## Instruction a
Render the stretch of the records from their start through the line containing "Create a new *project*" as a JSON list of strings, one string per line, with blank lines dropped. Leave the pictures out of the answer.

## Reading passage
The rise and fall of the Fort Worth Film Fiends
Plus some thoughts about the state of this newsletter.
Hello and thanks for reading.
Before we get to today’s actual post, which is a sequel to my thing about Fort Worth’s first art house theater, I have some housekeeping notes.
I’ve gotten a few new subscribers recently (thank you for signing up, please tell your friends). But I only just realized the initial welcome note y’all received in your inboxes was hopelessly out-of-date. I believe the last time I actually updated it was in like March 2023. So to set the record straight: I’m no longer posting on Sundays, as that initial email says; instead, I’m publishing new material on Wednesdays and Saturdays.
Longtime Lost in Panther City subscribers have probably also noticed that I’ve moved away from just posting about Fort Worth history. I originally saw this project as a way to explore lesser-known historical stories that aren’t just an endless recitation of the same-old “Where the West Begins” mythos. But I eventually realized I actually have a lot of opinions about present-day things like Mercy Culture’s upcoming helicopter hog hunt fundraiser. (No one who knows me personally will be at all surprised by this.)

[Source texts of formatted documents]
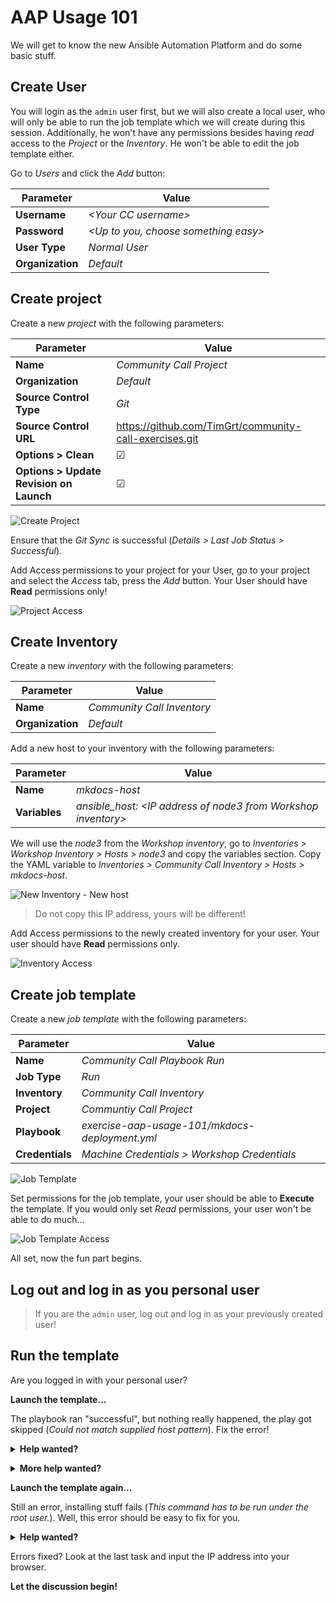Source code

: # AAP Usage 101

We will get to know the new Ansible Automation Platform and do some basic stuff.

## Create User

You will login as the `admin` user first, but we will also create a local user, who will only be able to run the job template which we will create during this session. Additionally, he won't have any permissions besides having *read* access to the *Project* or the *Inventory*. He won't be able to edit the job template either.

Go to *Users* and click the *Add* button:

| Parameter | Value |
| --------- | ----- |
| **Username**  | *\<Your CC username>* |
| **Password** | *\<Up to you, choose something easy>* |
| **User Type** | *Normal User* |
| **Organization** | *Default* |

## Create project

Create a new *project* with the following parameters:

| Parameter | Value |
| --------- | ----- |
| **Name**  | *Community Call Project* |
| **Organization** | *Default* |
| **Source Control Type** | *Git* |
| **Source Control URL** | https://github.com/TimGrt/community-call-exercises.git |
| **Options > Clean** | &#9745; |
| **Options > Update Revision on Launch** | &#9745; |

![Create Project](.pictures/AAP-Create-Project.png)

Ensure that the *Git Sync* is successful (*Details > Last Job Status > Successful*).

Add Access permissions to your project for your User, go to your project and select the *Access* tab, press the *Add* button. Your User should have **Read** permissions only!

![Project Access](.pictures/AAP-Project-User-Read.png)

## Create Inventory

Create a new *inventory* with the following parameters:

| Parameter | Value |
| --------- | ----- |
| **Name**  | *Community Call Inventory* |
| **Organization** | *Default* |

Add a new host to your inventory with the following parameters:

| Parameter | Value |
| --------- | ----- |
| **Name**  | *mkdocs-host* |
| **Variables** | *ansible_host: \<IP address of node3 from Workshop inventory>* |

We will use the *node3* from the *Workshop inventory*, go to *Inventories > Workshop Inventory > Hosts > node3* and copy the variables section. Copy the YAML variable to *Inventories > Community Call Inventory > Hosts > mkdocs-host*.

![New Inventory - New host](.pictures/AAP-New-Inventory-new-host.png)

> Do not copy this IP address, yours will be different!

Add Access permissions to the newly created inventory for your user. Your user should have **Read** permissions only.

![Inventory Access](.pictures/AAP-New-Inventory-Access.png)

## Create job template

Create a new *job template* with the following parameters:

| Parameter | Value |
| --------- | ----- |
| **Name**  | *Community Call Playbook Run* |
| **Job Type** | *Run* |
| **Inventory** | *Community Call Inventory* |
| **Project** | *Communtiy Call Project* |
| **Playbook** | *exercise-aap-usage-101/mkdocs-deployment.yml* |
| **Credentials** | *Machine Credentials > Workshop Credentials* |

![Job Template](.pictures/AAP-Template.png)

Set permissions for the job template, your user should be able to **Execute** the template. If you would only set *Read* permissions, your user won't be able to do much...

![Job Template Access](.pictures/AAP-Template-Access.png)

All set, now the fun part begins.
 
## Log out and log in as you personal user

> If you are the `admin` user, log out and log in as your previously created user!

## Run the template

Are you logged in with your personal user?

**Launch the template...**

The playbook ran "successful", but nothing really happened, the play got skipped (*Could not match supplied host pattern*). Fix the error!

<p>
<details>
<summary><b>Help wanted?</b></summary>
 
Remember that every play always targets a group of hosts. Do we even defined a group in our inventory?

</details>
</p>

<p>
<details>
<summary><b>More help wanted?</b></summary>
 
The playbook targets the group `mkdocs`, create this group in your inventory (*Community Call Inventory*) and add `mkdocs-host` to that group. You will need to login as the *admin* user again, because you only have *read* permissions on the inventory.  
Log in as your personal user again and run the job template again.

</details>
</p>

**Launch the template again...**

Still an error, installing stuff fails (*This command has to be run under the root user.*). Well, this error should be easy to fix for you.

<p>
<details>
<summary><b>Help wanted?</b></summary>
 
We need *become* permissions, enable these for the job template.

</details>
</p>

Errors fixed? Look at the last task and input the IP address into your browser.

**Let the discussion begin!**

## Instruction b
According to the newsletter post, on which days does the author now publish new material?

## Exercise response a
[
  "Source code",
  ": # AAP Usage 101",
  "We will get to know the new Ansible Automation Platform and do some basic stuff.",
  "## Create User",
  "You will login as the `admin` user first, but we will also create a local user, who will only be able to run the job template which we will create during this session. Additionally, he won't have any permissions besides having *read* access to the *Project* or the *Inventory*. He won't be able to edit the job template either.",
  "Go to *Users* and click the *Add* button:",
  "| Parameter | Value |",
  "| --------- | ----- |",
  "| **Username**  | *\\<Your CC username>* |",
  "| **Password** | *\\<Up to you, choose something easy>* |",
  "| **User Type** | *Normal User* |",
  "| **Organization** | *Default* |",
  "## Create project",
  "Create a new *project* with the following parameters:"
]

## Exercise response b
Wednesdays and Saturdays.